# I choose you.



## Hollywood33 (Jun 23, 2013)

Who would you choose if you had a choice and tell me why!deer#1 starting from left to right, deer#2, and deer#3


----------



## kayak1979 (Jul 13, 2014)

#1 and #3 look like they are the same deer. I would take any of them as it's meat in the freezer, but if it's for antlers I think #2 has a better looking rack.


----------



## FISHAHOLIC85 (Apr 22, 2011)

#1 and #3 are def the same buck. I'd take the non typical. It's all on what you like. I like character and mass. HOWEVER, from the looks of them if you can hold off and let em go another 1-2years, they will be MONSTERS. If you hunt a low pressure area, I'd give them the pass this year...just my 2 cents


----------



## Hollywood33 (Jun 23, 2013)

They might be the same deer now that I'm looking at it. Though to tell. Either way I'm excited. Passing up on one of those will be a tough task. I overall have 7 bucks in the area. Hopefully, I can harvest one!


----------



## hopintocash2 (Aug 14, 2011)

let me know which one you choose, i'll take the other one. lol  both are nice deer. good luck


----------



## Hollywood33 (Jun 23, 2013)

hopintocash2 said:


> let me know which one you choose, i'll take the other one. lol  both are nice deer. good luck


Haha thanks! Super excited for this season!
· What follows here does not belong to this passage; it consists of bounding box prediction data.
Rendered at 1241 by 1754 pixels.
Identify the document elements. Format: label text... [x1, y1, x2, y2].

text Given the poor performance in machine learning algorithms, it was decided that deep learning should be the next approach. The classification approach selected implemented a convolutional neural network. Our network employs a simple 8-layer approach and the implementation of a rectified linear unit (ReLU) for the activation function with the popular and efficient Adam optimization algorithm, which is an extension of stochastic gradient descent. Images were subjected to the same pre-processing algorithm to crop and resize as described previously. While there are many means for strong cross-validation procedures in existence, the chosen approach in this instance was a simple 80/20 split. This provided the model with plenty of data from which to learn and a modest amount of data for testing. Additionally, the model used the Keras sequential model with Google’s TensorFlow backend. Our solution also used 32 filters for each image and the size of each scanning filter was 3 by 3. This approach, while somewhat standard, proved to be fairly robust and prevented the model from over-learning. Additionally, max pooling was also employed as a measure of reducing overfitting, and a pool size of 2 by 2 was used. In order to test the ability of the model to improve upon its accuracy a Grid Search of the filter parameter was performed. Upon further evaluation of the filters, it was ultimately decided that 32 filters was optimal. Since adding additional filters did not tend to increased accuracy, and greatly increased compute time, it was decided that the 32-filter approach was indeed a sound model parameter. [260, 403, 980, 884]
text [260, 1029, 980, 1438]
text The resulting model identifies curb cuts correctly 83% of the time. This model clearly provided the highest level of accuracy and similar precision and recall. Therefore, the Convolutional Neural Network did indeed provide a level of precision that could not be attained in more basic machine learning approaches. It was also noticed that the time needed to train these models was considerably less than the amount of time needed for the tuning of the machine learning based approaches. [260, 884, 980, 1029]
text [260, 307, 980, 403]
Good luck to you as well!


----------



## AlD (Dec 8, 2011)

Nice pics, wish I had them on my trail cam. 1 & 3 do appear to be the same buck and maybe it is the further distance of the photo, but 1 or 3 appear to have bigger rack.


----------



## AlD (Dec 8, 2011)

Oh I really didn't vote, From I can tell I would look for #1.


----------



## Hardtop (Nov 24, 2004)

Pass on both of them and tell us all where the photos were [email protected]@@#!!


----------



## Hollywood33 (Jun 23, 2013)

Haha hardtop...I'll tell you this. These deer are somewhere in ohio!


----------